→ YOUR GOAL: Check each line of the material that follows, and copy those holding the string "includes".

→ INPUT DATA:

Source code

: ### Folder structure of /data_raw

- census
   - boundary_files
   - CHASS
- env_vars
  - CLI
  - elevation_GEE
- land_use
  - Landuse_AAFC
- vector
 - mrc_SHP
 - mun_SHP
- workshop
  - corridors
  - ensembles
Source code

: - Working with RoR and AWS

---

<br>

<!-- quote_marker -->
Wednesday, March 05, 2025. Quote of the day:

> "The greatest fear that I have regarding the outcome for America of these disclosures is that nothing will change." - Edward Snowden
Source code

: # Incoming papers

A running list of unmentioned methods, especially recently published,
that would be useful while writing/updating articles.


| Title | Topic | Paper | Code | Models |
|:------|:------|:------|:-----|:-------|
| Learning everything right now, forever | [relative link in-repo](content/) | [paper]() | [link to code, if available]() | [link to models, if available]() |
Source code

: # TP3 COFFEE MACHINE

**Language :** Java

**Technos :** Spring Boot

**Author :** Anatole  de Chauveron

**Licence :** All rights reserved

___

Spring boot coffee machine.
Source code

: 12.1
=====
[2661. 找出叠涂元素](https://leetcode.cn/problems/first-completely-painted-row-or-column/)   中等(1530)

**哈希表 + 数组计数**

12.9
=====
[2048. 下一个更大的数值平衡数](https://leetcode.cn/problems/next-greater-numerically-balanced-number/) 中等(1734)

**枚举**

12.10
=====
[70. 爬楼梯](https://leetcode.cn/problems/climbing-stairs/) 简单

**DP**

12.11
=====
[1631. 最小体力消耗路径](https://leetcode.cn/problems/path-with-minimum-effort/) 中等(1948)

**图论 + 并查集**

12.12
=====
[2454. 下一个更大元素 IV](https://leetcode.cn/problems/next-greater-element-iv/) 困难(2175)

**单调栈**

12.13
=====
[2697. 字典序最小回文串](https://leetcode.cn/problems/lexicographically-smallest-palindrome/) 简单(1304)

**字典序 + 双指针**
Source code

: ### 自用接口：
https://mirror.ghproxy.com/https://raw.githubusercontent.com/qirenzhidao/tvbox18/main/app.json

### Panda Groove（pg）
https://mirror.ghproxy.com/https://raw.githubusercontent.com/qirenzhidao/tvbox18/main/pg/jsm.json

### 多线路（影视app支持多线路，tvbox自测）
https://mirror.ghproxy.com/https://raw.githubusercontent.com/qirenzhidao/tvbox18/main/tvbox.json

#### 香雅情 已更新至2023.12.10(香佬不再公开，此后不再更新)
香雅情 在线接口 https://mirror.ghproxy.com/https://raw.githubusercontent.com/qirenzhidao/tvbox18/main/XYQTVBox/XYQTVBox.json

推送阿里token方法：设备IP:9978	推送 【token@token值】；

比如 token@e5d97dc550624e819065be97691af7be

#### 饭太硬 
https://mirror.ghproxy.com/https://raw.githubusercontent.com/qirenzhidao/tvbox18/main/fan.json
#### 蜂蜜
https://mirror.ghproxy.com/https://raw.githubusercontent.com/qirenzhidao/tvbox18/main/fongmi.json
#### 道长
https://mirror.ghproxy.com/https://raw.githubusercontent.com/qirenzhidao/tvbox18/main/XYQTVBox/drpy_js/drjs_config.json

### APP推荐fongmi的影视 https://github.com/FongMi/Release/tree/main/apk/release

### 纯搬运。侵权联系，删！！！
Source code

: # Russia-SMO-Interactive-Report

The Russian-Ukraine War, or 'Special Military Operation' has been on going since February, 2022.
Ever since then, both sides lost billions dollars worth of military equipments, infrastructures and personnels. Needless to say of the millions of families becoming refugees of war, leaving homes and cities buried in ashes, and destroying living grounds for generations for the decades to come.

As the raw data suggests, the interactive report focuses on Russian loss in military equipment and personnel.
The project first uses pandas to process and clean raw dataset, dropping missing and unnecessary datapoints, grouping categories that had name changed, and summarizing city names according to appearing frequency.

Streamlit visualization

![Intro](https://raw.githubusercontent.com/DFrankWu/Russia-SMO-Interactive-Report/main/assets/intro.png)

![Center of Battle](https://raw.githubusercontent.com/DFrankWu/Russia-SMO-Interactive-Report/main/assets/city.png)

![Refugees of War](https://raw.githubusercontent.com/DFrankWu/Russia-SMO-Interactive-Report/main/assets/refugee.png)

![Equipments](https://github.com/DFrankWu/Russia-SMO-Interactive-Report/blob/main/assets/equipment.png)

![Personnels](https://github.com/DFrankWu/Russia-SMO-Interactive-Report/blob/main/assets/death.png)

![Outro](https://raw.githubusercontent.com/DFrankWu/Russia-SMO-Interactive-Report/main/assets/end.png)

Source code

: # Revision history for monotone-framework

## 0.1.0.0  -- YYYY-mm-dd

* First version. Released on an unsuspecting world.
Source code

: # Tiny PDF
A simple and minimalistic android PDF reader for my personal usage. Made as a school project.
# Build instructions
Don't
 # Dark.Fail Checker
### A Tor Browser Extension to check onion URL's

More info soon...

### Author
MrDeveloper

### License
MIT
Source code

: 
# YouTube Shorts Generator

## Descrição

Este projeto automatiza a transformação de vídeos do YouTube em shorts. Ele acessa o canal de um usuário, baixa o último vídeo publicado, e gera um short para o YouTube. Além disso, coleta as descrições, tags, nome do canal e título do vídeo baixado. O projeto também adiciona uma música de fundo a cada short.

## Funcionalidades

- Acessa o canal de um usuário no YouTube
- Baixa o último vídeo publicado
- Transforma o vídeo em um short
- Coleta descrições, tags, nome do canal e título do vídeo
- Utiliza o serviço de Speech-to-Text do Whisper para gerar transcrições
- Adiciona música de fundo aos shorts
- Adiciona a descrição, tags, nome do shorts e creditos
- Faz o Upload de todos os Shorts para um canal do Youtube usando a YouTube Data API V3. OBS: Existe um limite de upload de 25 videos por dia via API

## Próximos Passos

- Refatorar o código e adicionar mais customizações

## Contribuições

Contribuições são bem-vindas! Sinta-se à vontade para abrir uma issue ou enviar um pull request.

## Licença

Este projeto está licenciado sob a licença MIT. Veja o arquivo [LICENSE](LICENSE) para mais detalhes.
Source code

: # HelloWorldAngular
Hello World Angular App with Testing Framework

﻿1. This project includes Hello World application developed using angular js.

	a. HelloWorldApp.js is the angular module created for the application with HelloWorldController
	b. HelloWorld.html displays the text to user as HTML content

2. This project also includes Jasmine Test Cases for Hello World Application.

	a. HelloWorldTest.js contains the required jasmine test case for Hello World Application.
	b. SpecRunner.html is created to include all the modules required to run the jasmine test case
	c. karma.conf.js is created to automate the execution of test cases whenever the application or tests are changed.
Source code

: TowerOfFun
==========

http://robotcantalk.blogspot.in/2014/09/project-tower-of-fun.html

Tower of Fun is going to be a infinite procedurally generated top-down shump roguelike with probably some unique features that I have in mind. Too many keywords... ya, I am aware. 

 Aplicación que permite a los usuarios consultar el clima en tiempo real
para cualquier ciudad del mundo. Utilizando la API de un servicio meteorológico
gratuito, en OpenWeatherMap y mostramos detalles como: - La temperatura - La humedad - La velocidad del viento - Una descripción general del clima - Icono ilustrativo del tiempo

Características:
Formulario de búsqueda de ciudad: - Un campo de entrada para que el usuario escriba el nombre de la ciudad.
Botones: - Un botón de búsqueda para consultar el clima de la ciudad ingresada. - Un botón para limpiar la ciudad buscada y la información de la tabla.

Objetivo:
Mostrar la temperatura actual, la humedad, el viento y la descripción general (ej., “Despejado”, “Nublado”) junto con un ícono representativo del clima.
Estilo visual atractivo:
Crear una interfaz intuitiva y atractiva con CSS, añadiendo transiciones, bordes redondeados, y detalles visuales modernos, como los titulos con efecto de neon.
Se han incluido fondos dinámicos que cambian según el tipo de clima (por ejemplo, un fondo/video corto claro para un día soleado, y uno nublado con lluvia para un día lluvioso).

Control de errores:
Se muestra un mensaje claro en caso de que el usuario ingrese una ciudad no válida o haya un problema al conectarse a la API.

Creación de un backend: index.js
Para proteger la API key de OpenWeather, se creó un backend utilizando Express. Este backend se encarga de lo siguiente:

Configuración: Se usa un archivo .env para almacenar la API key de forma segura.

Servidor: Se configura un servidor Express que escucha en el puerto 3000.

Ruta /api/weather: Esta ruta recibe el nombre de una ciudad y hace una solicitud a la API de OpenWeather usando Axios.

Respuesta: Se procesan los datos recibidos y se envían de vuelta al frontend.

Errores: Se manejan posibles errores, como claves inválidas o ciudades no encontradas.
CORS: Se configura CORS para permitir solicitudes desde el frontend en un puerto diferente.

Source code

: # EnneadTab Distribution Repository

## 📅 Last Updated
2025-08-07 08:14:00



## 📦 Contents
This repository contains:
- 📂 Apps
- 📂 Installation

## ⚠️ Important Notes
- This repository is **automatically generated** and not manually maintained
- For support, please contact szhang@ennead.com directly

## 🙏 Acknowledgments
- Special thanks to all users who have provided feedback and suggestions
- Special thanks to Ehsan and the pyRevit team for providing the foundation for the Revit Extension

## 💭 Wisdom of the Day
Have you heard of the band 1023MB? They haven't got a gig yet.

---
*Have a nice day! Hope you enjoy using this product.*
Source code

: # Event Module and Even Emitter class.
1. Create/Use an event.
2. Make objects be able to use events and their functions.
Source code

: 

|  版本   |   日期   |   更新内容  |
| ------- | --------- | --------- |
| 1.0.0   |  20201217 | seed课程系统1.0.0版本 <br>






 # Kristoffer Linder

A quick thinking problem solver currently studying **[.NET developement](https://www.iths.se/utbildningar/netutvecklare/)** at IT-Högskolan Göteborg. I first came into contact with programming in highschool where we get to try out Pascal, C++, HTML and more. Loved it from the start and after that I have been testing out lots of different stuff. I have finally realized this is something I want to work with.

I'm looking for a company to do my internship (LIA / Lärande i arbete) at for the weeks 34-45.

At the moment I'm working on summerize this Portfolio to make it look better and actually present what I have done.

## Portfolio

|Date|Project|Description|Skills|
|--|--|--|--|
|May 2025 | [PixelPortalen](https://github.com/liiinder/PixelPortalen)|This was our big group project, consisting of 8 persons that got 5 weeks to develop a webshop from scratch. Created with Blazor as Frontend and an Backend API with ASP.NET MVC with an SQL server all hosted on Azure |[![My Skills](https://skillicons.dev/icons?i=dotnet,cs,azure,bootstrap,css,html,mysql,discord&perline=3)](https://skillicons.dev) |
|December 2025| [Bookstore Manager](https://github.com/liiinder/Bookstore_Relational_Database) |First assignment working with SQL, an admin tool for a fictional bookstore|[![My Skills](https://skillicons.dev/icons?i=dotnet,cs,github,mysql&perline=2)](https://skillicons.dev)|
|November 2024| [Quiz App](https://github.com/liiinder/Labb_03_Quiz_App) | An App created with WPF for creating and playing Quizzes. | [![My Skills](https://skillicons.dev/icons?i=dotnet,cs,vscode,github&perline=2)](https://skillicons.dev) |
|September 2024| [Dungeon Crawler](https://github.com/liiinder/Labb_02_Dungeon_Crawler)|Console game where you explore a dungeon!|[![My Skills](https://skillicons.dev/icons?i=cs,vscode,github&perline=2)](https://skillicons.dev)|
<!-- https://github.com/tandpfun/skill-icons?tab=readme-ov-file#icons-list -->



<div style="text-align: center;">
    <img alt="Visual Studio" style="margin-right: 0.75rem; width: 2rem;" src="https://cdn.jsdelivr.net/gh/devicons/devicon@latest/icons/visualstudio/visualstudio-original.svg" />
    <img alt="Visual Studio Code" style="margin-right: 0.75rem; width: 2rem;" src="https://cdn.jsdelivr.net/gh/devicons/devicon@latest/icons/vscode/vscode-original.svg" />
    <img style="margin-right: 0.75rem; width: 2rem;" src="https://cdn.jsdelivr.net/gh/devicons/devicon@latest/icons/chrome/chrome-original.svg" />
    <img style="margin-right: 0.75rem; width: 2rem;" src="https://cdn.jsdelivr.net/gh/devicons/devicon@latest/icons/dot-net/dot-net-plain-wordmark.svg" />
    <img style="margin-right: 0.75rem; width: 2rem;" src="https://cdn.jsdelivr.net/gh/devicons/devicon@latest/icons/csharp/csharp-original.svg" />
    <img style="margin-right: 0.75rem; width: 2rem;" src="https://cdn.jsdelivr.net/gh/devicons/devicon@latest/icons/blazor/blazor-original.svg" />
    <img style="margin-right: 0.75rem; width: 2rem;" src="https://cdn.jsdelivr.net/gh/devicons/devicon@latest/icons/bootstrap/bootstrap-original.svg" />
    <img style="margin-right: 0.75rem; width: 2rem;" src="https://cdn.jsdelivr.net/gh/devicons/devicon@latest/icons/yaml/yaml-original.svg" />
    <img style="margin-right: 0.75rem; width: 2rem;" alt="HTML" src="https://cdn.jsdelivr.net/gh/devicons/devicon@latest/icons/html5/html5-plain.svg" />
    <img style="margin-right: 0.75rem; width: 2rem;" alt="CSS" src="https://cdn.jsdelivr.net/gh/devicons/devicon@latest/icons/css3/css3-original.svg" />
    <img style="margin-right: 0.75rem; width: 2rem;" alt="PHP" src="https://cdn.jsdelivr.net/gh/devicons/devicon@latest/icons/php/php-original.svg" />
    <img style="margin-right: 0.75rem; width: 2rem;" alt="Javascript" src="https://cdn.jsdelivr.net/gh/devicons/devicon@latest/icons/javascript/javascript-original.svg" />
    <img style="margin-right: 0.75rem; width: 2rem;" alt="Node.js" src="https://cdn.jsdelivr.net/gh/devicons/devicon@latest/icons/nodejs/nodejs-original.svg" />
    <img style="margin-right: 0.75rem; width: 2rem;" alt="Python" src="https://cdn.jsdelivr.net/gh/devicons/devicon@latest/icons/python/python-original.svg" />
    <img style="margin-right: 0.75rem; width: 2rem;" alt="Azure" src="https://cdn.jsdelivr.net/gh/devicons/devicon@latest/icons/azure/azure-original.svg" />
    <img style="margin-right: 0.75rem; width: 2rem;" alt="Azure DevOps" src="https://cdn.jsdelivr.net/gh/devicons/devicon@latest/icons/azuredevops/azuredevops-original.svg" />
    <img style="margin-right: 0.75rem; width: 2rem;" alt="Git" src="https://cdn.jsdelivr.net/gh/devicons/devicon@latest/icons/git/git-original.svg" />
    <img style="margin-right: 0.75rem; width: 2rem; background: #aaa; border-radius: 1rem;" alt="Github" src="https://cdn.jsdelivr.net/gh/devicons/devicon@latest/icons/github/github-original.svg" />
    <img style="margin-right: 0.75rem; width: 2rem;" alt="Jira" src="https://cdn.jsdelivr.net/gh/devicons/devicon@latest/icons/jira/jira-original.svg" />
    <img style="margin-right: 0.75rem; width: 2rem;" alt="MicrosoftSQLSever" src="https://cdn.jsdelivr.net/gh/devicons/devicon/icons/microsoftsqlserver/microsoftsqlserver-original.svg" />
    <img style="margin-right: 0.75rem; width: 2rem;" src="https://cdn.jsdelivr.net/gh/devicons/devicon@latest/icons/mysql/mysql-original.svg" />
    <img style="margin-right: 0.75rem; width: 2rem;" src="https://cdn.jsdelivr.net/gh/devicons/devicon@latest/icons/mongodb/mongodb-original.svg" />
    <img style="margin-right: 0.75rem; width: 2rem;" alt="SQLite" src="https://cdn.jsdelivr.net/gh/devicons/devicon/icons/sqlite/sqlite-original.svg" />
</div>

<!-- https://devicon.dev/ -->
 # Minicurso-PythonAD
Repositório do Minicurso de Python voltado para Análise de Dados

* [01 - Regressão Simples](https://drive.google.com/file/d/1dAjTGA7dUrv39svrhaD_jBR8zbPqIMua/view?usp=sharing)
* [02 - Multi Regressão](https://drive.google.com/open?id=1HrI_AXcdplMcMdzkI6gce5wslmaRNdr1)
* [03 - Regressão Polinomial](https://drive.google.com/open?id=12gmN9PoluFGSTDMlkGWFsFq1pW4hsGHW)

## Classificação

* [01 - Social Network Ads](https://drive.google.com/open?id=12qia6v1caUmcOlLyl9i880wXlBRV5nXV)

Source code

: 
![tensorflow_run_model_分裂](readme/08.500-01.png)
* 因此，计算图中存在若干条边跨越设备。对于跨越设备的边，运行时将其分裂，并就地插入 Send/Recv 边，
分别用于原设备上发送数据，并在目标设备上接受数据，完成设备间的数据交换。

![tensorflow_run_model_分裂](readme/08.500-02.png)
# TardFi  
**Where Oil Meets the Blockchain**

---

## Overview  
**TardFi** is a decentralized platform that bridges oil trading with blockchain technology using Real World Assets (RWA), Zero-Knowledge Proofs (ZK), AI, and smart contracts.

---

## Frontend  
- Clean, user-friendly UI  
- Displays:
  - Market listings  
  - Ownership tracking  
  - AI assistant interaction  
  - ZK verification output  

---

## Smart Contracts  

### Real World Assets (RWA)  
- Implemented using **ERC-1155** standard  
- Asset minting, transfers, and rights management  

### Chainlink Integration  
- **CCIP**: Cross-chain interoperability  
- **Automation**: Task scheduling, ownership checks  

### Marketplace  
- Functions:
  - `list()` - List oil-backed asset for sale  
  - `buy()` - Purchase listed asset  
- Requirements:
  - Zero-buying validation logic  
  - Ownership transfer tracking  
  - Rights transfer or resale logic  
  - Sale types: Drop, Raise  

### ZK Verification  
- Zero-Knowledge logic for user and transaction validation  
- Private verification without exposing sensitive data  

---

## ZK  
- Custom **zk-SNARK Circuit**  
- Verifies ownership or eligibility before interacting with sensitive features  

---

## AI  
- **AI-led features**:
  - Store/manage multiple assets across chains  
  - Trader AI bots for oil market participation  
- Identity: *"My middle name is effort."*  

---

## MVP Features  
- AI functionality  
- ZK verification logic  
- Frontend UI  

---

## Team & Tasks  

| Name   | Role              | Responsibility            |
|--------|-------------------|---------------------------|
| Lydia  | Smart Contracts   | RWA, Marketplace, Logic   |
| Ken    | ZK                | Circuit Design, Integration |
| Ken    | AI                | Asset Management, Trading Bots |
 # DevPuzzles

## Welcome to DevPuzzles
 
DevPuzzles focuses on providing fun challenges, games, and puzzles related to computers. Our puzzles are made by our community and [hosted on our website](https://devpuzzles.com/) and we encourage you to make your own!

→ ANSWER BELOW:
﻿1. This project includes Hello World application developed using angular js.
2. This project also includes Jasmine Test Cases for Hello World Application.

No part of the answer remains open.